Hey, Chefredakteur, warum rezensieren wir eigentlich die neue Chumbawamba? Um den Sarg endgültig zuzunageln?
Chumbawamba, die ehedem Aufsehen erregenden AgitPopper, haben ein neues Album aufgenommen. Der achtköpfige Musikantenstadl aus Britannien sorgte einst für ein paar veritable Skandälchen und fräste sich vor allem mit dem Abi-Feten-Hit Tubthumper in die Gehörgänge junger Menschen - von einigen werden sie dafür noch heute gehasst. Mit ihrem 2000 erschienenen WYSIWYG verabschiedeten sie sich dann endgültig gen Billig-Pop-Sumpfland und hatten trotzdem keinen Erfolg mehr. Doch das nunmehr elfte Album, so steht’s im Promotext, stellt für die Band einen musikalischen Aufbruch dar. Das kann schon sein, nur wohin die Reise gehen soll, ist unklar. Bemerkenswert belanglose Pop-Liedchen reihen sich hier aneinander, getragen von wattierten Beats und überzogen mit sphärischen Melodien und esoterisch verquasten Gesängen.
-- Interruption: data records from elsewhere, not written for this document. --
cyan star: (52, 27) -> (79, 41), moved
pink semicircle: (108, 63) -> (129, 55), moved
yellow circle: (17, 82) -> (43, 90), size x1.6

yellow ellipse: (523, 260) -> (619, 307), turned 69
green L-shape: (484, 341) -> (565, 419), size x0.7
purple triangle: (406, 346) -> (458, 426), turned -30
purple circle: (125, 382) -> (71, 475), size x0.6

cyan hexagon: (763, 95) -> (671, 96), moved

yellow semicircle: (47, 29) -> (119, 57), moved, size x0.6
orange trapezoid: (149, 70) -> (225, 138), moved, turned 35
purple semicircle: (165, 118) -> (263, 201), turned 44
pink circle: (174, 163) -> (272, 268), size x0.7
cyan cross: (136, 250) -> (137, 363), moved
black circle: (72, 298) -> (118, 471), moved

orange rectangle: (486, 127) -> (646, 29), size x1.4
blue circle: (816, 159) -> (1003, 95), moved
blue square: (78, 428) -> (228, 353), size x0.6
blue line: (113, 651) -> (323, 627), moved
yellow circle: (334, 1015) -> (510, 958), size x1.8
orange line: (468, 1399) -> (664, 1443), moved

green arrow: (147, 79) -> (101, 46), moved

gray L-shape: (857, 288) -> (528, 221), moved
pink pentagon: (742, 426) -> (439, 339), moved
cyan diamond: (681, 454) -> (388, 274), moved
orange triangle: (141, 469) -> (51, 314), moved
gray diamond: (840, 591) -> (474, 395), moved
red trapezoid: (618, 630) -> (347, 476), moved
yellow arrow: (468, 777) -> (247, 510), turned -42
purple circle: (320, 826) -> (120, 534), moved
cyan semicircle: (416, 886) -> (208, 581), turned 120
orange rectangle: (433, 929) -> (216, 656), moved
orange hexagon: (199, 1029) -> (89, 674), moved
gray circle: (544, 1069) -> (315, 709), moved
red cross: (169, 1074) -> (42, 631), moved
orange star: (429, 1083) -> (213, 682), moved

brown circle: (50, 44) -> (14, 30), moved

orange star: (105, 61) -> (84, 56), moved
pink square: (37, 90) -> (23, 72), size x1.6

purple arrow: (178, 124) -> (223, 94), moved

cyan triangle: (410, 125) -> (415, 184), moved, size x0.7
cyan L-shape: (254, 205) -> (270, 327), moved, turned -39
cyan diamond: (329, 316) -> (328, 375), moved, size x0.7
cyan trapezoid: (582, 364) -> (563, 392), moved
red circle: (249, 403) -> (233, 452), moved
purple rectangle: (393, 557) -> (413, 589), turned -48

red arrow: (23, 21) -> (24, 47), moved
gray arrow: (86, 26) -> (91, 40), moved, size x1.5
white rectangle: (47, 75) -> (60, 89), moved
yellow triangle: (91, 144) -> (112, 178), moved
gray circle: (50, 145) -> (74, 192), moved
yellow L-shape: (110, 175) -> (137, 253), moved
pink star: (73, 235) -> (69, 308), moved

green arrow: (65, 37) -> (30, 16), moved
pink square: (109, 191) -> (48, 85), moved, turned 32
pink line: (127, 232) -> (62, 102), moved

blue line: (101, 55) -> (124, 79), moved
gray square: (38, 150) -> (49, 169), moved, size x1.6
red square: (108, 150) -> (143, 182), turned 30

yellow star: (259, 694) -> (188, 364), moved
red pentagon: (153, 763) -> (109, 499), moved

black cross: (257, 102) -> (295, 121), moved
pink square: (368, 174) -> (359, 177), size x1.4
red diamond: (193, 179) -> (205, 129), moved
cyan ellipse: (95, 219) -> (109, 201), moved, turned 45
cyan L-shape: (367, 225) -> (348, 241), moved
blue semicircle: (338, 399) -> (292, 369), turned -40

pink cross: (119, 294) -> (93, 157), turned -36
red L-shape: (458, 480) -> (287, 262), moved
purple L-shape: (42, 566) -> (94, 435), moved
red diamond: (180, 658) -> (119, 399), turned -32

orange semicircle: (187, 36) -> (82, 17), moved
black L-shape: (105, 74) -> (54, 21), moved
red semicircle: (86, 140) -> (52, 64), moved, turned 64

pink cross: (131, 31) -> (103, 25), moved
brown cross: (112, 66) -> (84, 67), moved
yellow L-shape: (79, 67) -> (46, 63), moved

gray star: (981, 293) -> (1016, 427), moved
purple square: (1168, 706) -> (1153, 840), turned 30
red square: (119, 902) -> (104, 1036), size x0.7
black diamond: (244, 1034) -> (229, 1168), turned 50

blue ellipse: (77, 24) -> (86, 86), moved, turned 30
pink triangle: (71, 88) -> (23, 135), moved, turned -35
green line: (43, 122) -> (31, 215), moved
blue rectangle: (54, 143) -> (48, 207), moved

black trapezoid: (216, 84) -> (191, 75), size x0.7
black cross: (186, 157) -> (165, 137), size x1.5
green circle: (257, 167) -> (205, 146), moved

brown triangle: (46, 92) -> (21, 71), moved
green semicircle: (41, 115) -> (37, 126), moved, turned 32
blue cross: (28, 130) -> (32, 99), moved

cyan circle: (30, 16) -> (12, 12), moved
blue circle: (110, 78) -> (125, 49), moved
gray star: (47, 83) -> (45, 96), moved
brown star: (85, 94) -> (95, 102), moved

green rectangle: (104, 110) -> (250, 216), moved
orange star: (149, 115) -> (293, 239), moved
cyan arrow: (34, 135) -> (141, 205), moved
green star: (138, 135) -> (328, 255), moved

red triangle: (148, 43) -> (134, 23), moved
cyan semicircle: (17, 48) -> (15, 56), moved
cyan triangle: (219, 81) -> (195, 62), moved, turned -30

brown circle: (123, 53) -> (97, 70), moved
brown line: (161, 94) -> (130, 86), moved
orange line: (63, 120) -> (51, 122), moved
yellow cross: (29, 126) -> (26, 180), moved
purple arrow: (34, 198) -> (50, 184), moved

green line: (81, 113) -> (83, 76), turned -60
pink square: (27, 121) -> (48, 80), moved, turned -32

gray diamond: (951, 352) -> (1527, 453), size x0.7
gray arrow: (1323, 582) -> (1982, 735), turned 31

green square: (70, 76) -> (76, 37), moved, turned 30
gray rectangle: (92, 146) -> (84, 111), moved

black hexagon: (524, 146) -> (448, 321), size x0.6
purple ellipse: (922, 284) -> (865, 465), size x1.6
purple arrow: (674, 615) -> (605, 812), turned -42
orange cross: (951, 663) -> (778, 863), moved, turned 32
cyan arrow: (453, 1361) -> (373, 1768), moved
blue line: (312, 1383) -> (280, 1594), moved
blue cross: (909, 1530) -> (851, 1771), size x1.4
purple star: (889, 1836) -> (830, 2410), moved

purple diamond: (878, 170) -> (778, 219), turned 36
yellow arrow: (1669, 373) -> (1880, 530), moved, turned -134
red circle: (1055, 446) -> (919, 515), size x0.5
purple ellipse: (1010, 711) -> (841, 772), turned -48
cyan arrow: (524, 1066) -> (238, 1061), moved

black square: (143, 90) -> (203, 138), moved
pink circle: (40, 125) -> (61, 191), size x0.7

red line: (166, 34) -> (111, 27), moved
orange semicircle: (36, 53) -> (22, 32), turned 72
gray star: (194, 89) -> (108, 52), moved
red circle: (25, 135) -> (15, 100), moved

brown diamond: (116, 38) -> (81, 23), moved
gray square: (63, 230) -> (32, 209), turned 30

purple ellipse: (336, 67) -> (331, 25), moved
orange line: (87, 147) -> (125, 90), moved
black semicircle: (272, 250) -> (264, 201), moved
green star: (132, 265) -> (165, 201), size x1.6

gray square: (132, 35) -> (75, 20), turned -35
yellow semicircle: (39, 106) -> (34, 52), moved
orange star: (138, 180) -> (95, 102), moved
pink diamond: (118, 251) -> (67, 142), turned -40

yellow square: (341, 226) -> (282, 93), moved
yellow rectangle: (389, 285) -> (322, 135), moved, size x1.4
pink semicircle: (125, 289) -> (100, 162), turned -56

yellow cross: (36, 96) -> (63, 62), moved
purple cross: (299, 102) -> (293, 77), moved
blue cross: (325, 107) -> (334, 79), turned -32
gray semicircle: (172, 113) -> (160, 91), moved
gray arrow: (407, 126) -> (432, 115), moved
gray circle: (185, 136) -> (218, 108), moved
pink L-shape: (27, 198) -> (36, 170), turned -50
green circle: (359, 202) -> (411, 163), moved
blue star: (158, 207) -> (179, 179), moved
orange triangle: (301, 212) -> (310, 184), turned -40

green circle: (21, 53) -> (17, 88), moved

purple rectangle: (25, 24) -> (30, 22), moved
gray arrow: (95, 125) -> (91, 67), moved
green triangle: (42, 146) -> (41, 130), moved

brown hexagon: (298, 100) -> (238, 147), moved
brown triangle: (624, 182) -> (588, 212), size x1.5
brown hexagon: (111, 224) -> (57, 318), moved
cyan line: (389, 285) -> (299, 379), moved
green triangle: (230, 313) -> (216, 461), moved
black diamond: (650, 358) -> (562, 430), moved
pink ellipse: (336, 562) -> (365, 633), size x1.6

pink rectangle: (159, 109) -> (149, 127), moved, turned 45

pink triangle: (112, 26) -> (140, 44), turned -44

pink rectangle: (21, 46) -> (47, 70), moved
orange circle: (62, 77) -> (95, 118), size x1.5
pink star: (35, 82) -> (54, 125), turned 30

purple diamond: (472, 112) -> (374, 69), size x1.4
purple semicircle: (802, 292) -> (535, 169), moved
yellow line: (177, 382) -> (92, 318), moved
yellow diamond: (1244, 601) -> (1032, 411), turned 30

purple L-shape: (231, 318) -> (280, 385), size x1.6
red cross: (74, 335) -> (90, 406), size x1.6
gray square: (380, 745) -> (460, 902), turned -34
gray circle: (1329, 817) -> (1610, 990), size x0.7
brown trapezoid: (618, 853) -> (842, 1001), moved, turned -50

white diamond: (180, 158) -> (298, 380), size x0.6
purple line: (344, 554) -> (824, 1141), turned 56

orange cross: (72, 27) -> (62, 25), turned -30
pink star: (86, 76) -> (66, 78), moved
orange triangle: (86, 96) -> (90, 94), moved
Das ist - man möchte es kaum glauben - noch langweiliger als Mobys 18, und das Argument, man schlage den Mainstream mit seinen eigenen Waffen, indem man ihn im Pop-Gewand mit anarchistischen Ideen infiltriert, hat sich für Chumbawamba nun auch langsam mal erledigt. Hier sind die Nägel, da der Sarg, dort der Hammer. Tack, tack, tack.